Please print the data that follows, keeping every line exact.
[Given records Boundary: Start]
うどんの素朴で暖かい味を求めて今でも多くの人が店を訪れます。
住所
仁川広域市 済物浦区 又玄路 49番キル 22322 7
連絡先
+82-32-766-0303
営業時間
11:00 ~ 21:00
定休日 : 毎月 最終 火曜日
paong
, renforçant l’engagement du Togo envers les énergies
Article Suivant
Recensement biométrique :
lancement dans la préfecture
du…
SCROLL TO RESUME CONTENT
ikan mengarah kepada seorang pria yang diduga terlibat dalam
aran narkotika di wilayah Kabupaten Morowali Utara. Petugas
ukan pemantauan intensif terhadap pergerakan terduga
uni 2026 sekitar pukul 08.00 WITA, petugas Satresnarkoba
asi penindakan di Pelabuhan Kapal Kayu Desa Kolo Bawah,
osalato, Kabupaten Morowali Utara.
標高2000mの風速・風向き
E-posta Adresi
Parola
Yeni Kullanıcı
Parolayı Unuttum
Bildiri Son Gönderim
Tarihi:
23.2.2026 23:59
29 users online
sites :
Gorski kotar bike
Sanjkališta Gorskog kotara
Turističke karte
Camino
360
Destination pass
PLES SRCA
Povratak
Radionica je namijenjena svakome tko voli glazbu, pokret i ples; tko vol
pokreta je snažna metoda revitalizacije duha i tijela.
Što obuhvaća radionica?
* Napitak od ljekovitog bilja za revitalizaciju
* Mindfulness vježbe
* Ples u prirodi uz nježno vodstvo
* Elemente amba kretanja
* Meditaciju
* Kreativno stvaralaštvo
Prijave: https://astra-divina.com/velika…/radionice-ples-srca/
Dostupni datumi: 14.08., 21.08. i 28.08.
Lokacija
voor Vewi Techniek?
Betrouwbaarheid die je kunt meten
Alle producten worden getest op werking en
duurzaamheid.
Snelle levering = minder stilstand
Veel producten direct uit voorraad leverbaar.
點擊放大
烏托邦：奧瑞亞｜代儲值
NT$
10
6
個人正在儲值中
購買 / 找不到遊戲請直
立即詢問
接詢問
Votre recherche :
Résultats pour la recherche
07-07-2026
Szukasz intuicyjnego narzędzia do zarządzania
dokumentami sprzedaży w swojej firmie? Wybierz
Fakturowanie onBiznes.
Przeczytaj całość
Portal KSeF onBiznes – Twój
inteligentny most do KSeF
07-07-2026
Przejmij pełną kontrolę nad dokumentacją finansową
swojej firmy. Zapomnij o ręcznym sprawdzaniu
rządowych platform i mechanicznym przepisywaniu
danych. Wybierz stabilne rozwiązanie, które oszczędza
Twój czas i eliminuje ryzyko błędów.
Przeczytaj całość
[Given records Boundary: End]
Written response
うどんの素朴で暖かい味を求めて今でも多くの人が店を訪れます。
住所
仁川広域市 済物浦区 又玄路 49番キル 22322 7
連絡先
+82-32-766-0303
営業時間
11:00 ~ 21:00
定休日 : 毎月 最終 火曜日
paong
, renforçant l’engagement du Togo envers les énergies
Article Suivant
Recensement biométrique :
lancement dans la préfecture
du…
SCROLL TO RESUME CONTENT
ikan mengarah kepada seorang pria yang diduga terlibat dalam
aran narkotika di wilayah Kabupaten Morowali Utara. Petugas
ukan pemantauan intensif terhadap pergerakan terduga
uni 2026 sekitar pukul 08.00 WITA, petugas Satresnarkoba
asi penindakan di Pelabuhan Kapal Kayu Desa Kolo Bawah,
osalato, Kabupaten Morowali Utara.
標高2000mの風速・風向き
E-posta Adresi
Parola
Yeni Kullanıcı
Parolayı Unuttum
Bildiri Son Gönderim
Tarihi:
23.2.2026 23:59
29 users online
sites :
Gorski kotar bike
Sanjkališta Gorskog kotara
Turističke karte
Camino
360
Destination pass
PLES SRCA
Povratak
Radionica je namijenjena svakome tko voli glazbu, pokret i ples; tko vol
pokreta je snažna metoda revitalizacije duha i tijela.
Što obuhvaća radionica?
* Napitak od ljekovitog bilja za revitalizaciju
* Mindfulness vježbe
* Ples u prirodi uz nježno vodstvo
* Elemente amba kretanja
* Meditaciju
* Kreativno stvaralaštvo
Prijave: https://astra-divina.com/velika…/radionice-ples-srca/
Dostupni datumi: 14.08., 21.08. i 28.08.
Lokacija
voor Vewi Techniek?
Betrouwbaarheid die je kunt meten
Alle producten worden getest op werking en
duurzaamheid.
Snelle levering = minder stilstand
Veel producten direct uit voorraad leverbaar.
點擊放大
烏托邦：奧瑞亞｜代儲值
NT$
10
6
個人正在儲值中
購買 / 找不到遊戲請直
立即詢問
接詢問
Votre recherche :
Résultats pour la recherche
07-07-2026
Szukasz intuicyjnego narzędzia do zarządzania
dokumentami sprzedaży w swojej firmie? Wybierz
Fakturowanie onBiznes.
Przeczytaj całość
Portal KSeF onBiznes – Twój
inteligentny most do KSeF
07-07-2026
Przejmij pełną kontrolę nad dokumentacją finansową
swojej firmy. Zapomnij o ręcznym sprawdzaniu
rządowych platform i mechanicznym przepisywaniu
danych. Wybierz stabilne rozwiązanie, które oszczędza
Twój czas i eliminuje ryzyko błędów.
Przeczytaj całość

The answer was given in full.